This month I set out to complete a separate ad-hoc analysis each week. For this week, I decided to analyze the effectiveness of FiveThirtyEight’s 2018 House elections predictions.
However, due to data quality issues, the results are not accurate. Therefore, I will not dwell on the exact numbers but the framework through which I approached the analysis.
First, I loaded in the predictions data. Then I loaded in outcomes data from another source, and joined the two data sets together.
FiveThirtyEight has three prediction types – classic, lite, and deluxe. I chose to focus on deluxe, which takes in various factors and would seem to be the most accurate. And since each race has multiple parties, I chose to measure the predictions from the Democratic point of view.

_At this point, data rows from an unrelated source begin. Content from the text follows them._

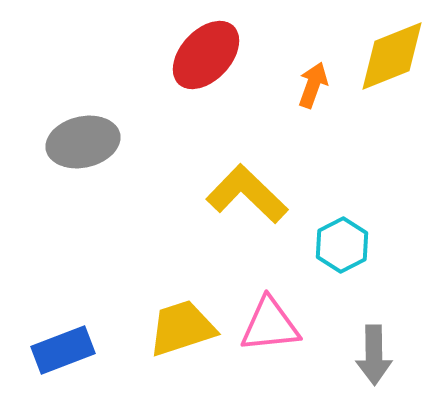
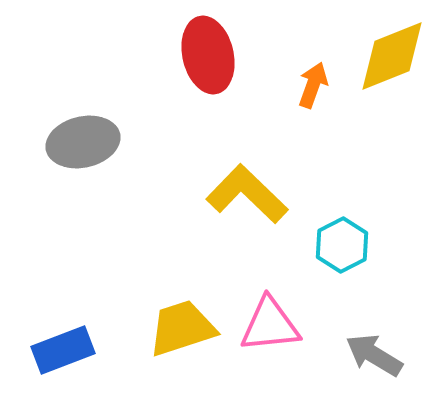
red ellipse: moved 2 px right; rotated 56 degrees counterclockwise
gray arrow: rotated 122 degrees clockwise
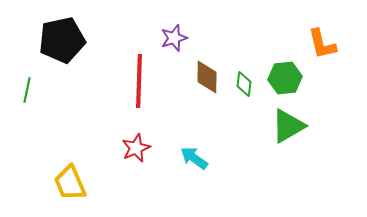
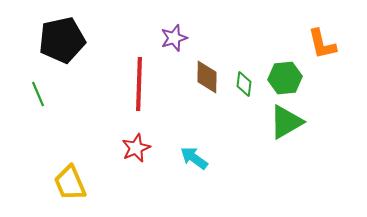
red line: moved 3 px down
green line: moved 11 px right, 4 px down; rotated 35 degrees counterclockwise
green triangle: moved 2 px left, 4 px up
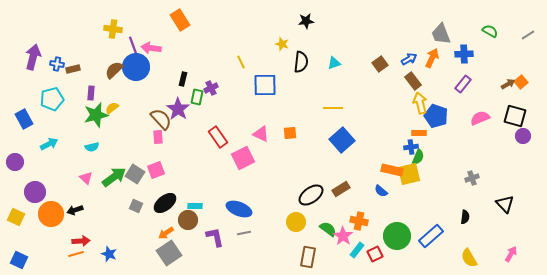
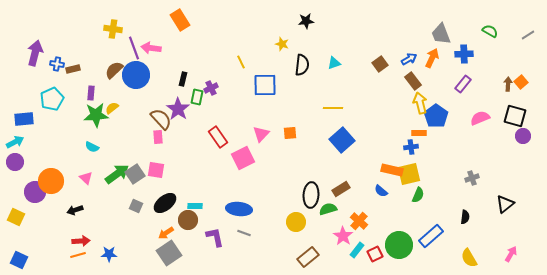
purple arrow at (33, 57): moved 2 px right, 4 px up
black semicircle at (301, 62): moved 1 px right, 3 px down
blue circle at (136, 67): moved 8 px down
brown arrow at (508, 84): rotated 56 degrees counterclockwise
cyan pentagon at (52, 99): rotated 10 degrees counterclockwise
green star at (96, 115): rotated 10 degrees clockwise
blue pentagon at (436, 116): rotated 15 degrees clockwise
blue rectangle at (24, 119): rotated 66 degrees counterclockwise
pink triangle at (261, 134): rotated 48 degrees clockwise
cyan arrow at (49, 144): moved 34 px left, 2 px up
cyan semicircle at (92, 147): rotated 40 degrees clockwise
green semicircle at (418, 157): moved 38 px down
pink square at (156, 170): rotated 30 degrees clockwise
gray square at (135, 174): rotated 24 degrees clockwise
green arrow at (114, 177): moved 3 px right, 3 px up
black ellipse at (311, 195): rotated 50 degrees counterclockwise
black triangle at (505, 204): rotated 36 degrees clockwise
blue ellipse at (239, 209): rotated 15 degrees counterclockwise
orange circle at (51, 214): moved 33 px up
orange cross at (359, 221): rotated 30 degrees clockwise
green semicircle at (328, 229): moved 20 px up; rotated 54 degrees counterclockwise
gray line at (244, 233): rotated 32 degrees clockwise
green circle at (397, 236): moved 2 px right, 9 px down
orange line at (76, 254): moved 2 px right, 1 px down
blue star at (109, 254): rotated 21 degrees counterclockwise
brown rectangle at (308, 257): rotated 40 degrees clockwise
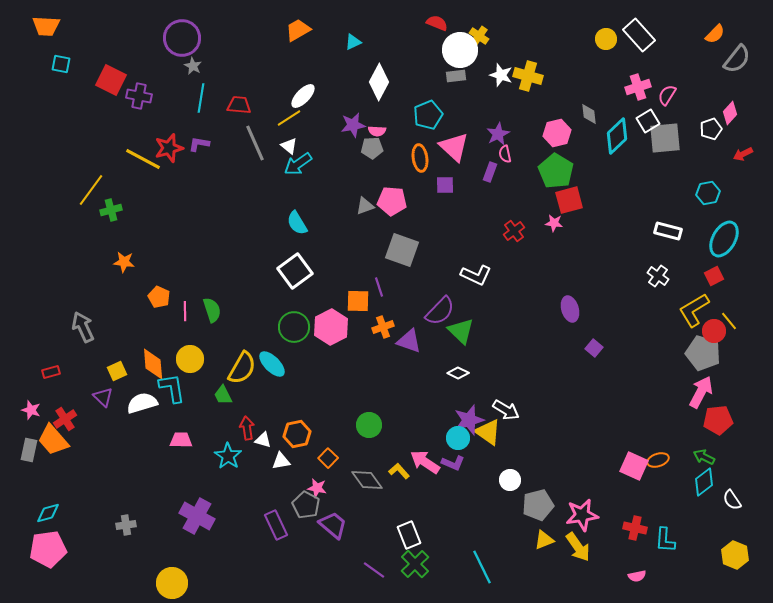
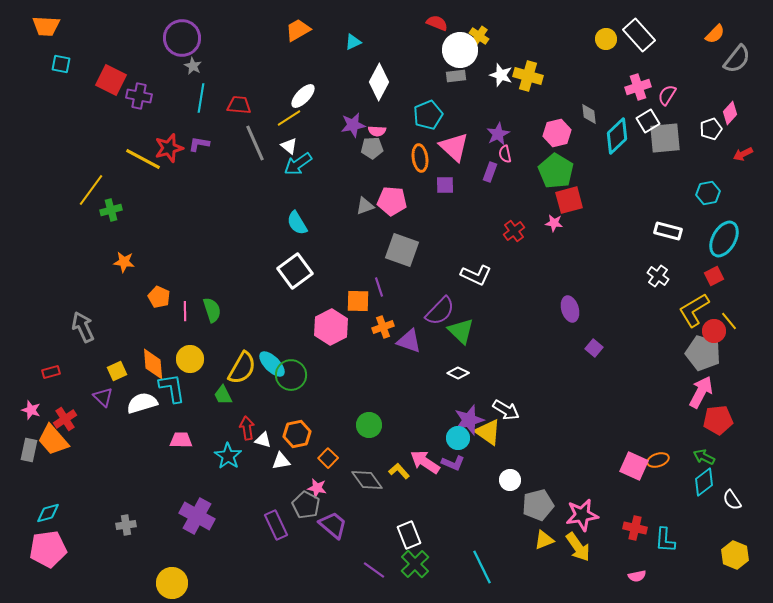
green circle at (294, 327): moved 3 px left, 48 px down
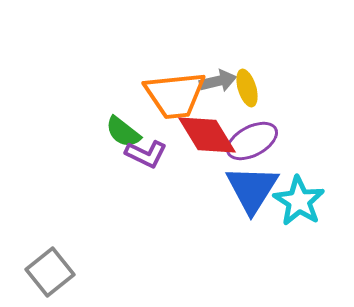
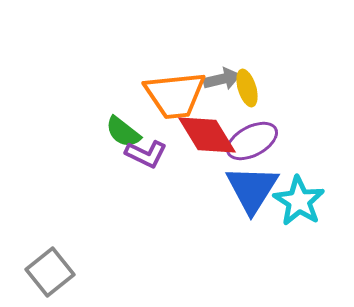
gray arrow: moved 4 px right, 2 px up
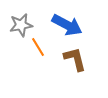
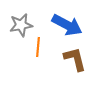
orange line: rotated 36 degrees clockwise
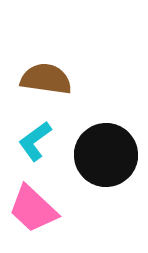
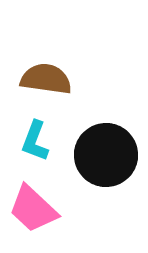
cyan L-shape: rotated 33 degrees counterclockwise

To analyze the effectiveness of the predictions, I looked at them in two ways:
- Accuracy. If a candidate has >=50% chance of winning, I assigned the candidate as the “expected winner.” What percent of expected winners ended up winning? What percent of expected losers ended up losing? Basically, this is classifying the outcome correctly.
- The value of the win probability. If 10 candidates have a 90% chance of winning, 9 of them should win. I grouped the candidates into percentage buckets to see how accurate they were.
dems$probwin_grouping = cut(dems$probwin, breaks=seq(from=0,to=10,by=1)/10)
CrossTable(dems$probwin_grouping, dems$winner, prop.c = FALSE, prop.chisq = FALSE, prop.t = FALSE, prop.r = TRUE)
I hope to continue this analysis and resolve the data quality issues.
That’s all for this week.